Assistant U.S. Attorney Marcus Asner said Jimmie Ortega was the central player in a scheme that awarded at least 60 phony citizenships in return for bribes of between $1,500 and $4,000.
“We believe we are scratching the surface,” Mr. Asner said of what had been uncovered so far in a 10-month-old investigation of whether Mr. Ortega teamed with others to grant citizenship to people who could not otherwise pass tests.
Mr. Asner said investigators were reviewing every case Mr. Ortega, 54, of Queens, had worked on over the last 11 years to learn how many bribes had been paid and false citizenships awarded.
“A high proportion of the ones we looked at turn out to be bribery situations,” the prosecutor told U.S. Magistrate Judge Debra C. Freeman, who ordered Mr. Ortega held without bail, citing what she said seemed to be a lack of trust and candor.
Mr. Asner said Mr. Ortega was paying $1,200 a month to care for what amounted to a second wife and two children.
“He has a second family, which I assume his first family knows nothing about,” Mr. Asner said. “This is the sort of person you’re dealing with. … This is someone who can’t be trusted with his word.”
As Mr. Asner spoke, some of Mr. Ortega’s children in the courtroom seemed stunned, putting their hands over their open mouths. One of them began to cry. When Mr. Ortega walked out of court, his family returned his slight smile with glares.
A current immigration supervisor also was charged in the citizenship case, along with several brokers and people accused of paying bribes to become citizens. The prosecutor said the government had several cooperating witnesses and extensive telephone records linking Mr. Ortega to those who paid bribes.
The prosecutor said bribes cleared the way for people otherwise not entitled to citizenship to receive it without being interviewed or demonstrating they could speak English or pass the required civics and U.S. history examinations.
To keep Mr. Ortega incarcerated pending trial on charges that carry a potential prison term of up to 10 years, Mr. Asner said Mr. Ortega was untrustworthy, in part because of his two families, and would flee to Panama, where he has relatives.
Mr.
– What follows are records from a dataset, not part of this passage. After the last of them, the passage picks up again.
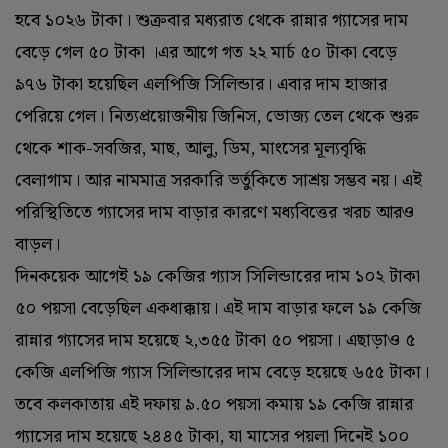
হবে ১০২৬ টাকা। শুক্রবার মধ্যরাত থেকে রান্নার গ্যাসের দাম
বেড়ে গেল ৫০ টাকা ।এর আগে গত ২২ মার্চ ৫০ টাকা বেড়ে
৯৭৬ টাকা হয়েছিল এলপিজি সিলিন্ডার। এবার দাম হাজার
পেরিয়ে গেল। নিত্যপ্রয়োজনীয় জিনিস, ভোজ্য তেল থেকে শুরু
থেকে শাক-সবজির, মাছ, আলু, ডিম, মাংসের মূল্যবৃদ্ধি
বেলাগাম। আর নামমাত্র সরকারি ভর্তুকিতে সাশ্রয় সম্ভব নয়। এই
পরিস্থিতিতে গ্যাসের দাম বাড়ার কারণে মধ্যবিত্তের খরচ আরও
বাড়ল।
দিনকয়েক আগেই ১৯ কেজির গ্যাস সিলিন্ডারের দাম ১০২ টাকা
৫০ পয়সা বেড়েছিল একধাক্কায়। এই দাম বাড়ার ফলে ১৯ কেজি
রান্নার গ্যাসের দাম হয়েছে ২,৩৫৫ টাকা ৫০ পয়সা। এছাড়াও ৫
কেজি এলপিজি গ্যাস সিলিন্ডারের দাম বেড়ে হয়েছে ৬৫৫ টাকা।
তবে কলকাতায় এই দফায় ৯.৫০ পয়সা কমায় ১৯ কেজি রান্নার
গ্যাসের দাম হয়েছে ২৪৪৫ টাকা, যা মাসের পয়লা দিনেই ১০০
Ortega’s lawyer, Lee Ginsberg, said his client would not flee, in part because his $4,000 in monthly benefits from a military pension, an immigration pension and disability payments would be jeopardized.
Mr. Ginsberg cited Mr. Ortega’s “service to the United States,” including working in the U.S. Army for 21 years and in immigration for 11 years, all without an arrest to blot his record.
But Mr. Asner said Mr. Ortega had lived a life of lies, including telling authorities after his arrest that he had only taken one pleasure trip in 2000 when he had actually traveled to Panama in 2001, 2002 and 2005 and to the Dominican Republic in 2001.
Mr. Ortega was “willing to play fast and loose and willing to act in his own interest,” Mr. Asner said, again citing the two families. He said government investigators had spoken to the second wife and checked the birth certificates of her two children.
“Our sense is that Mr. Ortega lived large. He was very flashy. He had two lives,” Mr. Asner said as Mr. Ortega shook his head.
Mr. Ortega retired as a supervisory district adjudications officer with the naturalization unit of the U.S. Bureau of Citizenship and Immigration Services in New York in the spring after he suffered a stroke, his lawyer said.
Mr. Ginsberg said Mr. Ortega now walks with a limp and has partial paralysis.